Le choix du dollar a été pertinent, selon les experts

Cette performance (forte demande et taux corrects) s’explique, selon nos sources, par deux éléments : la qualité du papier Maroc, pays qui dispose de bons fondamentaux économiques et qui est considéré comme un pays fiable par les prêteurs – "l’un des rares de la région", souligne une de nos sources. Mais aussi par le choix de la devise, le dollar américain.

"Le choix d’une sortie en dollars est intelligent. Si on avait fait une levée en euros, les conditions auraient été plus chères. Il existe actuellement une forte abondance de la monnaie américaine sur les marchés, contrairement à l’euro. Les investisseurs ont donc besoin de papier pour placer leurs dollars et éponger leur stock. Cette abondance est due d’abord à l’hélicoptère monétaire ouvert par les Etats-Unis au moment de la crise du Covid, mais également au fait que la Russie, malgré l’embargo et les sanctions, a pu continuer de commercer en utilisant d’autres monnaies, ce qui a maintenu le stock de dollars sur les marchés à un niveau élevé", explique notre expert.
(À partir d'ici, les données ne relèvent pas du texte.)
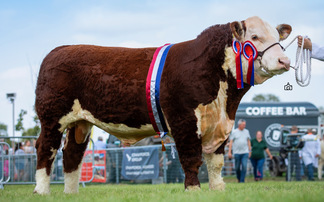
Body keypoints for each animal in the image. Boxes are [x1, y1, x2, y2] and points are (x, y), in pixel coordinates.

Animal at [33, 16, 292, 194]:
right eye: (255, 37)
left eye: (279, 38)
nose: (284, 60)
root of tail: (58, 50)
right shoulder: (184, 119)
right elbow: (191, 157)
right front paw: (193, 191)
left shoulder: (221, 124)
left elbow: (216, 162)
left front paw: (218, 190)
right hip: (51, 117)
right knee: (46, 149)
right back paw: (42, 191)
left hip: (80, 122)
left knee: (72, 154)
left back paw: (71, 193)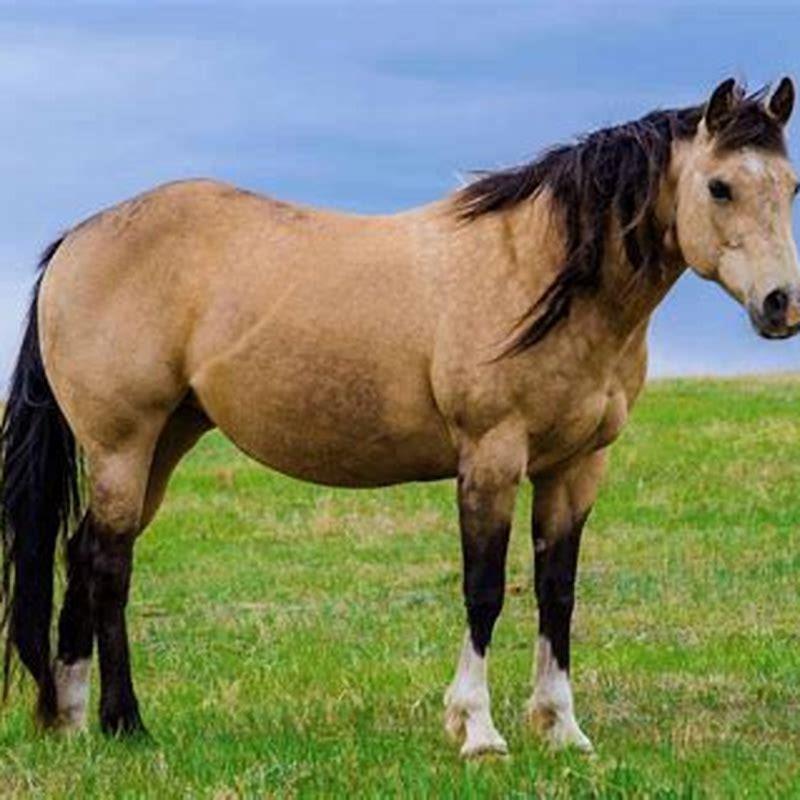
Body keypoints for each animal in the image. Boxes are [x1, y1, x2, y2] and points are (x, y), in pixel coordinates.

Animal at [1, 76, 798, 759]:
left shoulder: (575, 469)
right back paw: (124, 723)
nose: (781, 304)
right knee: (110, 564)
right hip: (123, 444)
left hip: (164, 442)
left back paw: (70, 720)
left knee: (82, 552)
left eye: (790, 186)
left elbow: (557, 592)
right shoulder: (491, 459)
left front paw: (561, 729)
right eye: (720, 186)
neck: (537, 273)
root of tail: (77, 241)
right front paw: (478, 730)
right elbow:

Voilà donc les deux éléments qui expliquent la forte demande sur le papier Maroc. Une demande qui a dépassé les 11 milliards de dollars quand le Maroc ne demandait qu'un milliard. Une envie des investisseurs de diversifier leurs portefeuilles en achetant un papier nouveau, celui du Maroc, pas risqué et rémunérateur, tout en plaçant les excédents en dollars sur des maturités moyennes et longues.

Le Trésor a fait d’une pierre trois jolis coups

La nouvelle a également réjoui les acteurs locaux du marché des bons du Trésor, en proie à de fortes tensions depuis le début de l’année.

"En levant ces 2,5 milliards de dollars, le Trésor réduit la pression sur le marché local qui n’arrive toujours pas à suivre sur les maturités moyennes et longues. Cela étant dit, cette levée ne doit pas pousser le Trésor à s’absenter sur le marché des bons du Trésor, car il y a une demande locale qui doit continuer à être servie", signale un gérant marocain.

Ou comment faire d’une seule pierre trois jolis coups :

- financer les besoins du Trésor, qui sont budgétisés à 60 milliards de dirhams pour l’année 2023 ;

- renforcer les réserves de devises en dollar, garantie de la souveraineté financière et monétaire du pays ;

- soulager la pression sur le marché local de la dette, où les investisseurs craignent plus que tout une nouvelle hausse des taux, notamment sur les maturités moyennes et longues.